San Francisco magic mushroom and tattoo enthusiasts gathered in SoMa on Oct. 14 for the first-ever Myco Tattoo Party—a secret celebration of psychedelics and mushroom-inspired flash tattoos.
The event was organized by magic mushroom cultivator Myco, who runs the Instagram account myco.oakland.inc. In recent years, Myco’s account has amassed an underground following in the Bay Area’s psychedelic scene, specifically for his pink-colored magic mushroom microdose capsules and fungi-inspired urban streetwear.
Myco said his inspiration for having an event—which combined a typical Friday the 13th flash tattoo event with psychedelic mushrooms—came a few months back while he was getting a tattoo from his cousin, Lance Trujillo of South San Francisco, who was one of Saturday’s featured artists.
“It was something that was hella natural,” Myco said, who wouldn’t share his real name due to legal concerns with his mushroom-growing enterprise. “I was getting tatted and had this idea. In the months after, we talked about it and started piecing it together.”
Trujillo said he designed a portion of the flash tattoos, which ranged from wild mushrooms to his cousin’s Myco. Oakland logo, which was created out of inspiration of the city of Oakland’s interwoven tree and a mushroom cloud. In total, 15 people at the event got mushroom-inspired tattoos.
“It’s cool because I can put my own twist on it, get my art out there and give people what they want,” Trujillo said. “Some people just come to look at the vendors but then they see that tattoos are being done and it opens their eyes.”
Earlier in the afternoon, Trujillo tattooed an attendee with her first tattoo. He credited her desire to get a tattoo with the open-mindedness the event offered.
“She really liked it and was surprised that the pain level wasn’t what she thought it would be,” he said.
Both Brian Smith and Diana Aguirre were tattooed during the event and said they often microdose mushrooms and have both previously wanted to get mushroom-inspired tattoos.
“It's been something that I’ve wanted to do for a while, and it was a good environment for me to do it in,” Smith said. “The vibe was definitely, in my opinion, great because it wasn’t too crowded.”
For Aguirre, meeting other women in the mushroom community was one of the surprises she experienced during the event.
“It was interesting to see other girls too that are around the mushroom community that I didn’t know existed,” she said.
The format of the event, Myco said, was pulled from “seshs” which have grown popular among those in the cannabis community all along the West Coast.
“Seshs,” short for sessions, are a sort of intimate mercantile market. They are often advertised online, where cultivators and growers sell their products in hopes of expanding their brands by meeting their customers face to face—they can sometimes be held in secret locations to evade law enforcement or city officials.
Saturday’s event, however, wasn’t meant to purely have that “sesh” feel, according to Myco.

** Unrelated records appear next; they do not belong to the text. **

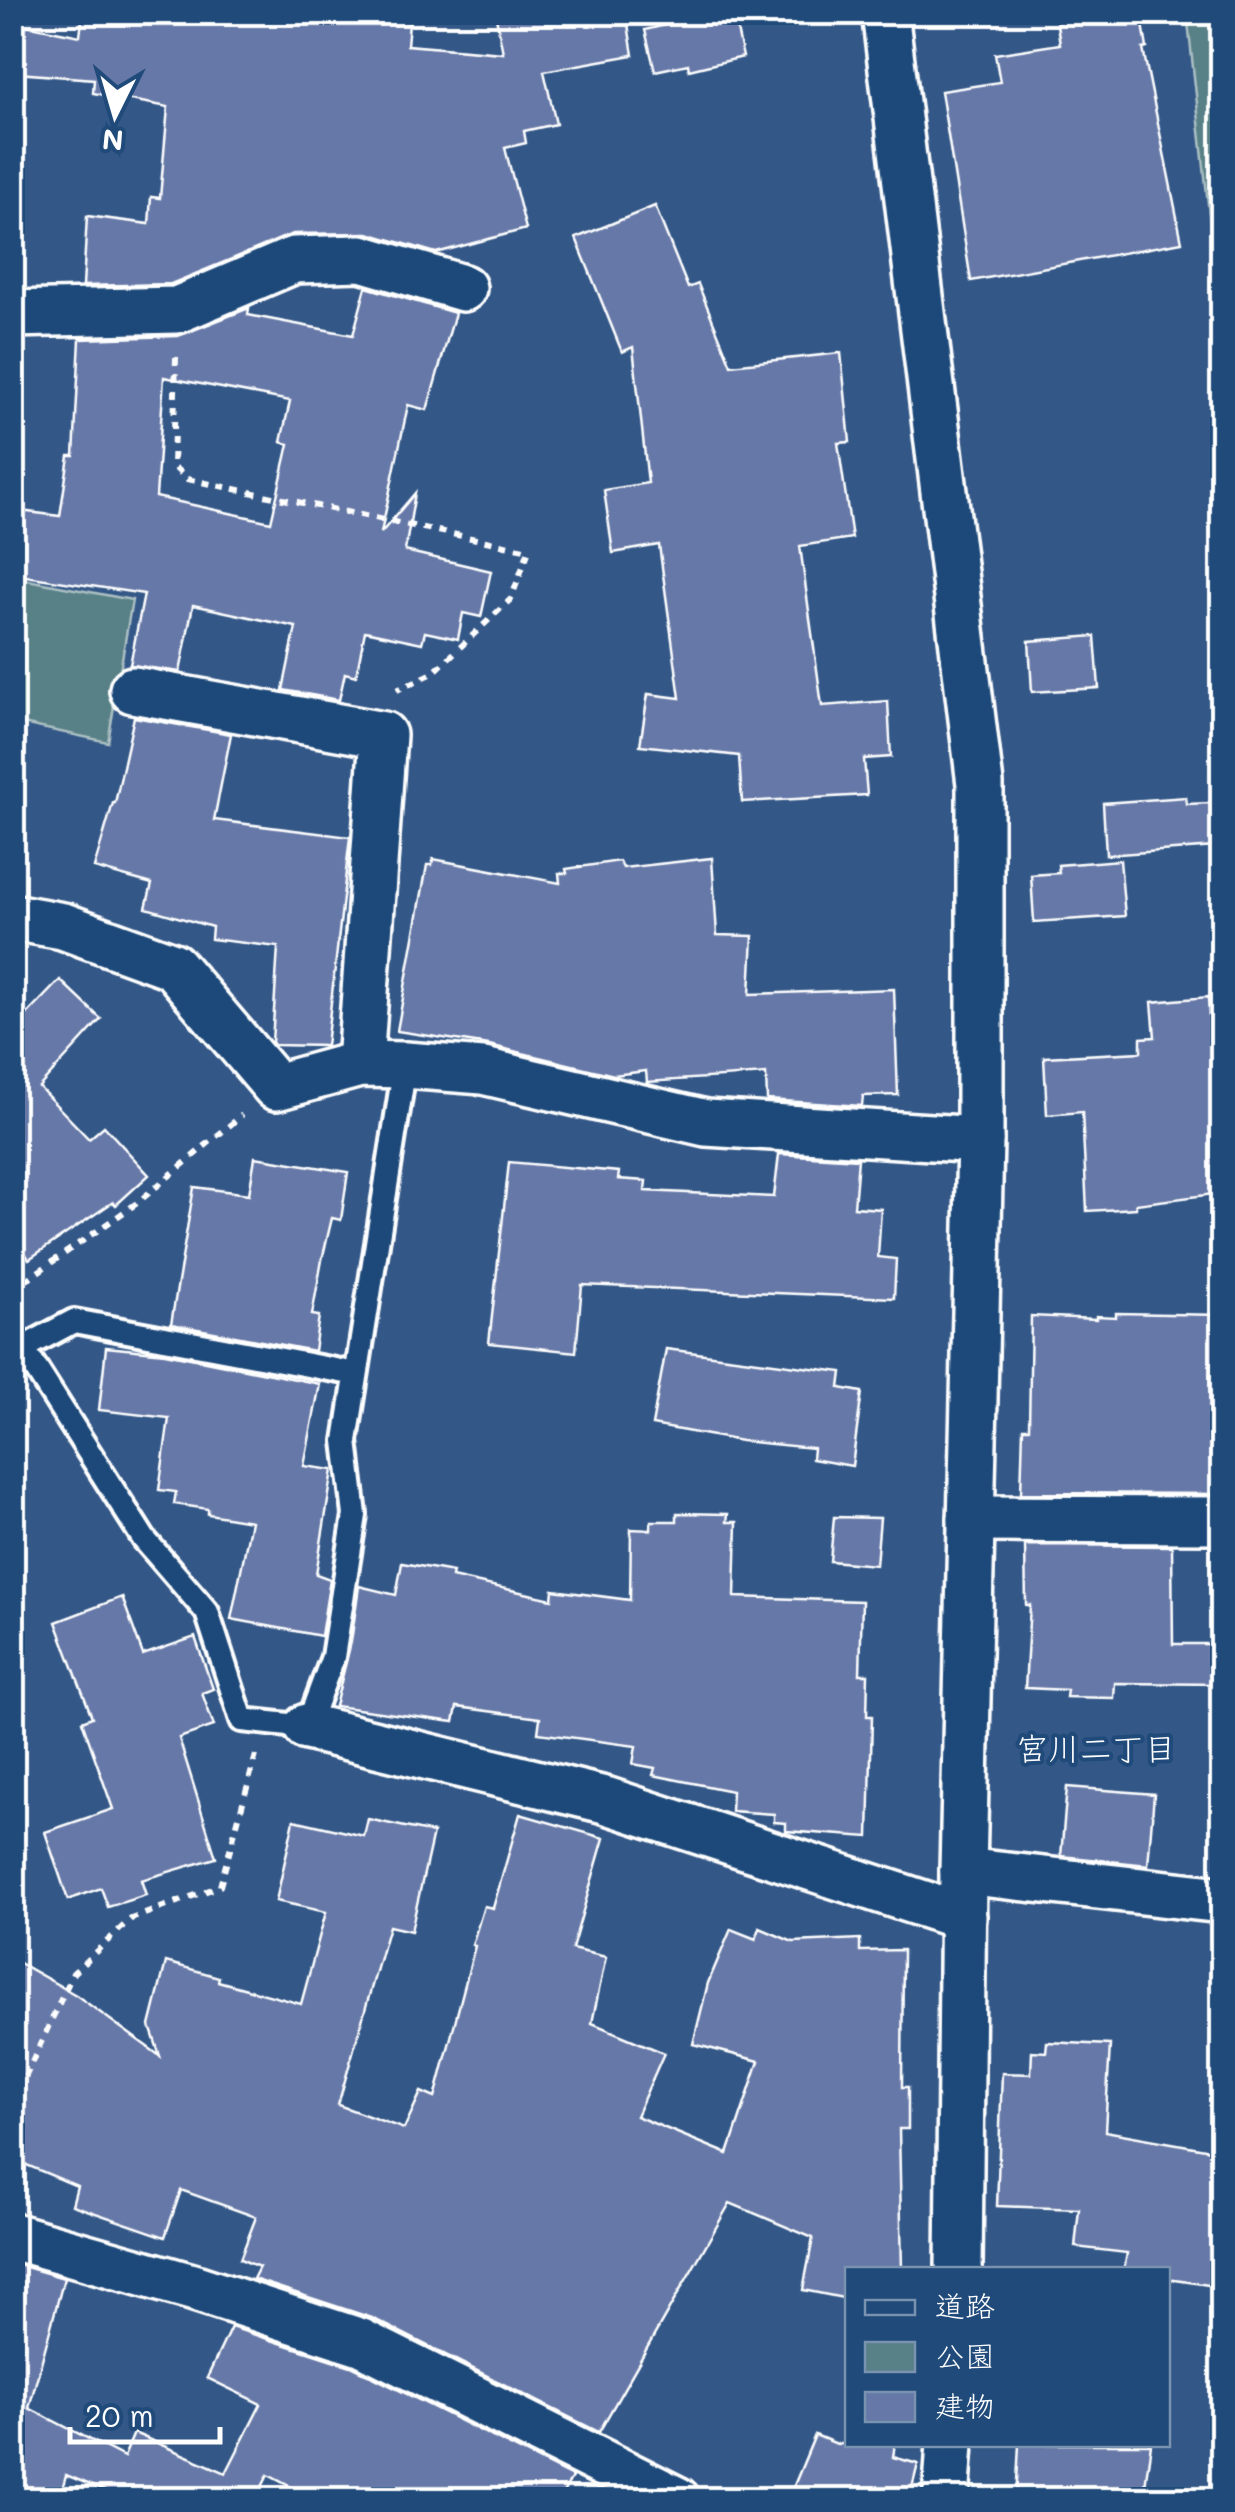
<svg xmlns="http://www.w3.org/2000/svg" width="1235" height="2512" viewBox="0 0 1235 2512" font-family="Mali,'Klee One',sans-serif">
	<rect width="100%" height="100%" fill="#335787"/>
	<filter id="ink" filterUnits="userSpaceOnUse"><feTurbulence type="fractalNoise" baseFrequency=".01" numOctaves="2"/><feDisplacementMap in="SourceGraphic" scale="20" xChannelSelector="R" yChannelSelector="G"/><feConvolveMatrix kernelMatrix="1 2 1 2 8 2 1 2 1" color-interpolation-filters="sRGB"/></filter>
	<g filter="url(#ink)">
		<g fill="#588087" stroke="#acc0c3" stroke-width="2.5">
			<polygon points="1187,13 1222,13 1222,331"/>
			<polygon points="12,577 132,600 108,742 13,722"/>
		</g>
		<g fill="#6678a7" stroke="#fff" stroke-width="2.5" fill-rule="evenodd">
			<polygon points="83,12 410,12 407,45 503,53 495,12 626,12 633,55 544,71 556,124 524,131 526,143 505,148 526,229 436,253 368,233 293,234 171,284 83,286 87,216 149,224 151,197 160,198 168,107 93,93 94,79 17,73 26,25 80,36"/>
			<polygon points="718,12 733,12 743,57 689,70 688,64 655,71 645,30"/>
			<polygon points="1055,12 1141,12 1147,48 1143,49 1182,242 971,281 941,91 1000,82 995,54 1060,44"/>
			<polygon points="655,206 688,288 698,284 731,365 841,353 850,442 838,443 852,538 800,546 822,706 888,701 891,757 864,759 867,795 742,802 739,756 640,745 648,694 680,698 659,545 613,553 604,490 648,483 633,347 622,352 576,238"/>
			<path d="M366 287 455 313 427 410 408 405 381 533 415 493 405 551 491 571 481 617 463 613 458 639 425 632 422 643 365 631 356 676 345 673 339 700 283 690 296 627 193 605 180 672 130 665 144 594 12 574V510L60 516 69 456H74L80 339 178 336 249 308 248 315 353 335ZM164 377 290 401 281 442 289 444 271 522 156 497Z"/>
			<polygon points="1095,636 1099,688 1032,692 1029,641"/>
			<polygon points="134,717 231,734 214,820 350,837 326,1046 274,1045 272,1042 278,947 211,939 212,927 146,908 152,884 94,868 113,803 115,803"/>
			<polygon points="1186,797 1187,804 1210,803 1215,847 1106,855 1103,803"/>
			<polygon points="712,858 717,935 753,936 750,994 894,989 898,1095 863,1096 862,1106 767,1100 766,1074 647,1082 646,1071 614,1075 489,1045 397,1031 427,865 432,865 433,859 560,883 559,873 567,873 566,869 619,861 623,868"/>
			<polygon points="1120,860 1125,916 1034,922 1031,875 1059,873 1058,865"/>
			<polygon points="60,980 101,1019 39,1087 89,1139 104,1126 149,1175 116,1205 113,1202 29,1259 12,1234 12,1030"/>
			<polygon points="1208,997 1210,1036 1217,1035 1222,1111 1222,1193 1136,1204 1136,1208 1087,1211 1082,1112 1047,1115 1044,1057 1141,1052 1141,1038 1155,1037 1152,1002"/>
			<polygon points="779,1154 858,1159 854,1207 881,1209 878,1257 896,1259 894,1298 582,1285 576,1352 489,1343 509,1162 619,1172 618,1179 646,1181 645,1191 774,1197"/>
			<polygon points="255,1157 348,1172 341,1220 332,1218 322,1260 312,1315 319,1316 314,1351 171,1324 194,1187 249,1194"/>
			<polygon points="1116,1313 1222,1315 1222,1494 1021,1493 1023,1428 1029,1428 1031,1316 1096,1319 1096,1316 1116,1317"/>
			<polygon points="106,1347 165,1353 320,1384 304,1466 333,1470 316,1574 330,1579 321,1636 231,1619 251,1521 208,1514 208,1509 174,1504 176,1492 159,1490 169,1418 99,1410"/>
			<polygon points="666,1349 842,1372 840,1388 862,1392 852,1466 812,1459 813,1448 741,1441 652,1425"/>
			<polygon points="677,1513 728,1514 727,1522 737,1522 735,1597 862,1601 860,1674 868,1674 867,1716 872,1716 869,1837 786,1831 786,1823 774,1822 774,1814 731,1811 732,1791 653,1775 655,1768 633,1764 636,1746 538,1733 540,1718 457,1707 454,1722 335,1706 351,1642 359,1586 396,1595 402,1563 453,1572 452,1577 552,1599 553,1590 630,1600 631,1529 651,1530 651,1521 677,1521"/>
			<polygon points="834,1517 880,1518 876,1565 830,1561"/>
			<polygon points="1025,1545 1172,1546 1173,1644 1222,1644 1222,1684 1115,1683 1114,1698 1066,1697 1067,1690 1025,1688 1030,1605 1026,1605"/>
			<polygon points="122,1597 143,1655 195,1637 213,1689 202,1693 214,1726 179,1738 216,1858 141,1880 146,1895 108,1907 101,1888 68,1900 45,1832 113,1809 82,1721 92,1717 56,1622"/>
			<polygon points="1067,1787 1154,1794 1148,1865 1061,1856"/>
			<polygon points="520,1814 604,1838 572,1949 606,1957 592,2023 664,2053 636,2116 728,2154 759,2061 693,2044 708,1983 731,1929 756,1939 760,1928 793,1942 860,1939 860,1951 903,1950 902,2087 908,2087 908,2129 899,2129 902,2270 848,2270 848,2299 803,2290 813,2238 730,2203 599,2432 372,2318 253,2279 259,2267 240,2259 256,2217 181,2190 165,2237 72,2205 77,2186 12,2159 12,1959 76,1995 160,2056 150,2026 166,1962 219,1977 218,1981 301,2004 326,1912 276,1901 294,1820 364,1836 368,1819 433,1833 411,1931 389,1926 338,2105 404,2129 421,2092 435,2098 475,1946 472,1945 484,1906 493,1908"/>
			<polygon points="1047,2042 1110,2045 1105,2131 1222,2152 1222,2287 1168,2279 1168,2270 1124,2270 1127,2253 1075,2247 1079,2209 997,2206 1002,2073 1031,2074 1032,2051 1046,2052"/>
			<polygon points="12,2263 64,2278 29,2408 124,2457 134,2433 226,2473 261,2404 207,2378 231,2327 351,2366 572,2477 559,2500 316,2500 268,2475 261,2489 283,2500 108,2500 110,2493 66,2475 59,2500 12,2500"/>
			<polygon points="815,2435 837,2444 895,2444 893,2457 918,2464 909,2500 788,2500"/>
			<polygon points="1019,2444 1151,2444 1143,2500 1016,2500"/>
		</g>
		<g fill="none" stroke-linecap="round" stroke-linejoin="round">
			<g stroke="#fff" stroke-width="30">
				<g id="service">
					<polyline points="12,1331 144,1539 207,1612 242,1720 307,1727 333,1657 355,1515 346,1441 405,1065"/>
					<polyline points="25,1347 74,1321 356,1374"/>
				</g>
			</g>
			<g stroke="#fff" stroke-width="52">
				<g id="minor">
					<polyline points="885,12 980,784 980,1140 963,1871 959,2270"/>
					<polyline points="12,314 177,310 294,260 361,258 463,288"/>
					<polyline points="133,690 383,735 360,1064"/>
					<polyline points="12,917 63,926 173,966 276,1087 360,1064 405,1065 483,1071 706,1123 980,1140"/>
					<polyline points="971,1519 1222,1520"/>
					<polyline points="307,1727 605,1800 963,1917"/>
					<polyline points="963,1871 1222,1900"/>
					<polyline points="12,2236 192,2287 361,2342 677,2500"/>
					<polyline points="946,2500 950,2444"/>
				</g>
			</g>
			<g stroke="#fff" stroke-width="6" stroke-dasharray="8 8" stroke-linecap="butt">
				<polyline points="176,357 173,466 187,479 529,550 511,599 433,673 397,690"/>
				<polyline points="12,1290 137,1203 242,1115"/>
				<polyline points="12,2106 73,1973 131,1919 220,1886 256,1755"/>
			</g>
			<use href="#service" stroke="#1f4a7a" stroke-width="22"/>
			<use href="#minor" stroke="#1f4a7a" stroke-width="45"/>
		</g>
	</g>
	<g text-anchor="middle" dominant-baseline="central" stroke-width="8" stroke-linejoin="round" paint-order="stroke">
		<g font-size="32" fill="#fff" stroke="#1f4a7a">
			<text x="1096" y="1747">宮川二丁目</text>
		</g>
	</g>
	<rect width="1235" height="2512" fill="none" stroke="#1f4a7a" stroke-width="50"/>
	<rect x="25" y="25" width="1185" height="2462" fill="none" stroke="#fff" stroke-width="4" filter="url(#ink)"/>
	<rect x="845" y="2267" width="325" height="180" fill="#1f4a7a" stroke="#7992af" stroke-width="2.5"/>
	<rect x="865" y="2300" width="50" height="15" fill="#1f4a7a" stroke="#7992af" stroke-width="2.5"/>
	<text x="935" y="2317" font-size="30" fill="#ffffff">道路</text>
	<rect x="865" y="2342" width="50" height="30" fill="#588087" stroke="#7992af" stroke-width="2.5"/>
	<text x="935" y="2367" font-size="30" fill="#ffffff">公園</text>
	<rect x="865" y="2392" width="50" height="30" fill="#6678a7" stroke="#7992af" stroke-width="2.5"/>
	<text x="935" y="2417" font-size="30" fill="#ffffff">建物</text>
	<g transform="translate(115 115) rotate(185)" stroke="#1f4a7a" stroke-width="8" paint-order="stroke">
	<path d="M0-8L18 38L0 25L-18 38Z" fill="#ffffff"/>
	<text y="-15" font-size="28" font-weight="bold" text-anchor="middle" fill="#ffffff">N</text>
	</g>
	<path d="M70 2427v15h150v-15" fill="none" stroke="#ffffff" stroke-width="5"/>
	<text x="85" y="2427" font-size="30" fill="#ffffff" stroke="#1f4a7a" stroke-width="8" paint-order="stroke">20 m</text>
</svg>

“I wasn’t trying to have it be so uptight,” he said, acknowledging that a feeling of competition usually overshadows cannabis events. “There weren’t big ass bags of weed or anything like that, and that’s a credit to the people involved.”
Smith said he’s been to “seshs” before but that the mushroom tattoo event wasn’t as pushy as its cannabis counterpart.
“I’ve never been to something that a mushroom company threw,” he said. “A lot of weed seshs and other cannabis events are really pushy, but this was a vibe where you felt like you could just chill out.”
In addition to tattoos, party attendees had their choice of vendors selling desserts and cakes, freshly squeezed juices to exclusive Bathing Ape apparel from Japan.
Both Smith and Aguirre bought a microdose smoothie, sea moss, hash and some cheesecake desserts.
“To be honest with you, the tattoo was enticing. The fact it was about 100 bucks,” Smith said.
Myco said he is hoping to make the flash tattoo party an annual event, although he expressed interest in possibly moving the location across the bridge in Oakland or even in Los Angeles if he can get local brands he knows to sponsor it.
His goal? To bring together the “headiest” people in the cannabis and psychedelic communities together in the same room.
“Trying to just link everyone together at one spot,” he said, adding that he still has somewhat of a clandestine aura of semi-anonymity attached to his name since most people don’t know what his appearance is.
While San Francisco and Oakland have essentially decriminalized psychedelics like magic mushrooms, it is still classified as a Schedule I controlled substance federally. Also, California Gov. Gavin Newsom vetoed the most recent statewide decriminalization bill introduced by San Francisco state Sen. Scott Wiener.
Newsom’s recent decision isn’t worrying Myco, as he doesn’t see decriminalization and legalization turning mushrooms into the next “cash crop.”
“I don’t think it matters. Right now, it is bad to get into the mushroom game. It doesn’t make sense. There’s a lot of people who failed or are currently failing in the cannabis industry trying to go into mushrooms,” he said. “You can only eat so many mushrooms before you’re burnt out.”